Maybe I can say one useful thing, though. You might imagine drawing a coloured picture of the plane with one colour for values of $c$ for which $J(f_c)$ has one connected-component (that is, the Mandelbrot set), another colour for two connected-components, another for three, and so on. But that would be pointless, because there’s a theorem:

a Julia set is either connected or has $2^{\aleph_0}$ connected-components.

(Those components needn’t be points, or even contractible.) So for Julia sets, the difference between connected and not connected is really dramatic. Suppose you pick a path in parameter space $\mathbb{C}$, starting inside the Mandelbrot set and ending outside it.

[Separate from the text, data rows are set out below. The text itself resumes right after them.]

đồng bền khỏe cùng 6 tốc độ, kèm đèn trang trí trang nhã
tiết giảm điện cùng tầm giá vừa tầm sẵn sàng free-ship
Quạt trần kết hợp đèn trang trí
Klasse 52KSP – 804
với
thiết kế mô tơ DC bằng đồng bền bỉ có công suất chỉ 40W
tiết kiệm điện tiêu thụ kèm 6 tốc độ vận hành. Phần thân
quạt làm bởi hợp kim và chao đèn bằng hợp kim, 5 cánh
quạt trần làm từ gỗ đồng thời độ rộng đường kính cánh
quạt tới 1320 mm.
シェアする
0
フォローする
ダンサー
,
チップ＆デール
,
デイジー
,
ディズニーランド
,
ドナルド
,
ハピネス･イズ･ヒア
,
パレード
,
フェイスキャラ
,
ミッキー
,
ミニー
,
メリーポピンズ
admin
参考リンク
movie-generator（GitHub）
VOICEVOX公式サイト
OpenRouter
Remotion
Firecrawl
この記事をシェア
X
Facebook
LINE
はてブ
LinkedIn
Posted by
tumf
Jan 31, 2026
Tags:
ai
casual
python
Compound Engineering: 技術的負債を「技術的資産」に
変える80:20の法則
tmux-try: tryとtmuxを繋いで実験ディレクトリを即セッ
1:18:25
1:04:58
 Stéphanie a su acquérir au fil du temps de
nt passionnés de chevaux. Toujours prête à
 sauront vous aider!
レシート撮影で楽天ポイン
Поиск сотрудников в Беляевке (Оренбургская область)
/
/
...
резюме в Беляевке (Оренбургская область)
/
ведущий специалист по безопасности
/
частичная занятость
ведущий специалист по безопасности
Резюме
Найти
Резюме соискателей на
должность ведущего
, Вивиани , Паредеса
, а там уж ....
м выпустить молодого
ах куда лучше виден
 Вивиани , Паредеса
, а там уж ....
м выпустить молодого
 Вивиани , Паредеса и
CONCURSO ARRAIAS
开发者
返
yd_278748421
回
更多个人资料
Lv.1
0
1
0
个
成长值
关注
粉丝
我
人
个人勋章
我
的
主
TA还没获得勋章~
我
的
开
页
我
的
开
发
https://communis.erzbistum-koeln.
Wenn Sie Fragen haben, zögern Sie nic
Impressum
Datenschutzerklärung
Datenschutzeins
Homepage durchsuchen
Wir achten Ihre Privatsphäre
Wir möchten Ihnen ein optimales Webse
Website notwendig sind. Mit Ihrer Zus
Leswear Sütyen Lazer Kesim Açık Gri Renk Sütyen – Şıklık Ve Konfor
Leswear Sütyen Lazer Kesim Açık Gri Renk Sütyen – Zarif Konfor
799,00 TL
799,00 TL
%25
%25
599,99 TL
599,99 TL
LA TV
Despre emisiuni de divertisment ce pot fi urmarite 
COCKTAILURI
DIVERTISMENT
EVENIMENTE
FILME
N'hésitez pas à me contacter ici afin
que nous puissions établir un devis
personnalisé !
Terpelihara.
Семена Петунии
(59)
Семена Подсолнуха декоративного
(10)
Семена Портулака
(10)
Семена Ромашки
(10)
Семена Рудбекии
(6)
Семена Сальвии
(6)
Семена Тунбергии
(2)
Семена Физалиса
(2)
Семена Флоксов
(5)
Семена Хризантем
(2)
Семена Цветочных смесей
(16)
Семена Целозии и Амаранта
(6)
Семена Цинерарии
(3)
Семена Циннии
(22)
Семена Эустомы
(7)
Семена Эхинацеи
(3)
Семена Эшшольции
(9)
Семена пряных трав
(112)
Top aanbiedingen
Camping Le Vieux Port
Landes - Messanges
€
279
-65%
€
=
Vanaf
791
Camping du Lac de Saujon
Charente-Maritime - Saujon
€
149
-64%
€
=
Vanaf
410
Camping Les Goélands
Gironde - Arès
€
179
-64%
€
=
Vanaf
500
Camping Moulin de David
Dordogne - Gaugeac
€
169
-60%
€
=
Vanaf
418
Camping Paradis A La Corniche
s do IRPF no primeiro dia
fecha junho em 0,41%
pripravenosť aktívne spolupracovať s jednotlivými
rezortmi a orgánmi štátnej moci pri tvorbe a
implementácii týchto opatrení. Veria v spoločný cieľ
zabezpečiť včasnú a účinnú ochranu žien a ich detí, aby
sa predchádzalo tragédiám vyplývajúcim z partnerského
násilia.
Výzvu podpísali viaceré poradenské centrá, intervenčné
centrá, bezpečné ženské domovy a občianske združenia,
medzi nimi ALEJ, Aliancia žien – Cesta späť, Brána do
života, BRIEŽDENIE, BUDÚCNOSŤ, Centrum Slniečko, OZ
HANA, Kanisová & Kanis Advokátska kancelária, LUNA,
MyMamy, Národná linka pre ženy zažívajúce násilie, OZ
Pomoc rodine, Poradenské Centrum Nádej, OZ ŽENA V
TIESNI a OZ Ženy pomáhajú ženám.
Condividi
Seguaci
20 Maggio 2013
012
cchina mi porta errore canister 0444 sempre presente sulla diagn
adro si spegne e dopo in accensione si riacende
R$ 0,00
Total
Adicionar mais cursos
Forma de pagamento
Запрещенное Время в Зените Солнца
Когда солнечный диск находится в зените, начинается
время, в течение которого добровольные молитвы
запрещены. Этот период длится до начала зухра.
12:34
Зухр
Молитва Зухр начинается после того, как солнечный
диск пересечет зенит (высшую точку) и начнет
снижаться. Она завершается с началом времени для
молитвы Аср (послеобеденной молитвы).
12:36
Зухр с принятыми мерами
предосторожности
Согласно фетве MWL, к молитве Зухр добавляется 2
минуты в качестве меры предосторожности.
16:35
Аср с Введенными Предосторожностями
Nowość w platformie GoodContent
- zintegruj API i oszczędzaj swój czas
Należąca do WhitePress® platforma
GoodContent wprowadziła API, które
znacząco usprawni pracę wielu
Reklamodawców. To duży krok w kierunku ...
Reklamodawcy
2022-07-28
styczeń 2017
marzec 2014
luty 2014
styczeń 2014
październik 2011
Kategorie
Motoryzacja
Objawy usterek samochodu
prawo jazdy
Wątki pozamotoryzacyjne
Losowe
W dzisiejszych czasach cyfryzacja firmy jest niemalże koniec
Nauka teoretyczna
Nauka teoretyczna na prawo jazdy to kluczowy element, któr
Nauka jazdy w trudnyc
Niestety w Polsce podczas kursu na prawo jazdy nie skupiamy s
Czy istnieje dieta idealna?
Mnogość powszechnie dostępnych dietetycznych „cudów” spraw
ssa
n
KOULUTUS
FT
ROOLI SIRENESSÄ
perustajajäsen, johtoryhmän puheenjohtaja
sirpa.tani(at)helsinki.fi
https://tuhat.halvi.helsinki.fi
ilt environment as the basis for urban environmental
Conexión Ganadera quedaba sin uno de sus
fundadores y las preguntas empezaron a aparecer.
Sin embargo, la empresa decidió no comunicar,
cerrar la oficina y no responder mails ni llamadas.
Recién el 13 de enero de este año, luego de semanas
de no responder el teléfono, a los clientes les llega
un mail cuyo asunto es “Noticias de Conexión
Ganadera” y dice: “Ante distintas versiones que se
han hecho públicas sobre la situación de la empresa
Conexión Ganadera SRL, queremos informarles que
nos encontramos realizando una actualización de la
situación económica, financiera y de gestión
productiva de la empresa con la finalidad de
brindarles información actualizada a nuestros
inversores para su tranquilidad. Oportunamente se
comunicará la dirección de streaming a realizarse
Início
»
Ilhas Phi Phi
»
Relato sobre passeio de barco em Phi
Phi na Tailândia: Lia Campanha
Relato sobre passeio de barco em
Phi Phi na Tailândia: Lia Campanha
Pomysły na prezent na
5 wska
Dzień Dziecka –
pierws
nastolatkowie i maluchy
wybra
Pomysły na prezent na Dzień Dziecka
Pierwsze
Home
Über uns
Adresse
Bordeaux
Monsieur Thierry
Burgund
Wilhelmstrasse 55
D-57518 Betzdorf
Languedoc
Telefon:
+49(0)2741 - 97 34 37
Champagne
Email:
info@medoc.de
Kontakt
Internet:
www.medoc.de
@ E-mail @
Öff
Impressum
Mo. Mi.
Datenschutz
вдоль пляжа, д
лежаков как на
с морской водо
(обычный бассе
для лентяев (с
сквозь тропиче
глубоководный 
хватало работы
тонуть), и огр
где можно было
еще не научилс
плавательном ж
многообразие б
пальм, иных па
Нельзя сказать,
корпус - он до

As you travel along the path, the corresponding Julia set will start off connected, then as you get close the boundary of $M$ it will look more and more distressed (though still connected), until the instant you step outside $M$ it will disintegrate into uncountably many pieces.

Nils Baas once said to me that he thinks of the Mandelbrot set as a ‘second order fractal’, because it’s a fractal parametrizing the properties of other fractals (Julia sets, which would then be first order fractals).

I like to think of the Mandelbrot set as the spectrum of the map $z \mapsto z^2$. This is a continuation of my unconvincing analogy, and doesn’t get any more convincing now, but again I’ll give my meagre reasons.

Let $V$ be a vector space (over $k$, say) and let $f$ be a linear endomorphism of $V$. There are three ingredients needed in order to define the spectrum ($=$ set of eigenvalues) of $f$:

1. $f$ gives rise to the family $(f - \lambda)_{\lambda \in k}$ of endomorphisms of $V$
2. any endomorphism of $V$ has a kernel, a vector subspace of $V$
3. any vector subspace of $V$ can be classified as nontrivial or trivial.

The spectrum is the set of parameters $\lambda \in k$ for which the kernel of $f - \lambda$ is nontrivial.

Now in the world of complex dynamics:

1. the rational function $z \mapsto z^2$ ‘gives rise to’ the family $(z \mapsto z^2 + c)_{c \in \mathbb{C}}$ of rational functions on $\bar{\mathbb{C}}$
2. any rational function on $\bar{\mathbb{C}}$ has a Julia set, a subset of $\bar{\mathbb{C}}$
3. any subset of $\bar{\mathbb{C}}$ can be classified as connected or disconnected.

Recall that Julia sets were supposed to be analogous to kernels. And now, the Mandelbrot set is the set of parameters $c \in \mathbb{C}$ for which the Julia set of $z \mapsto z^2 + c$ is connected. This is why I want to think of the Mandelbrot set as a kind of spectrum of the function $z \mapsto z^2$.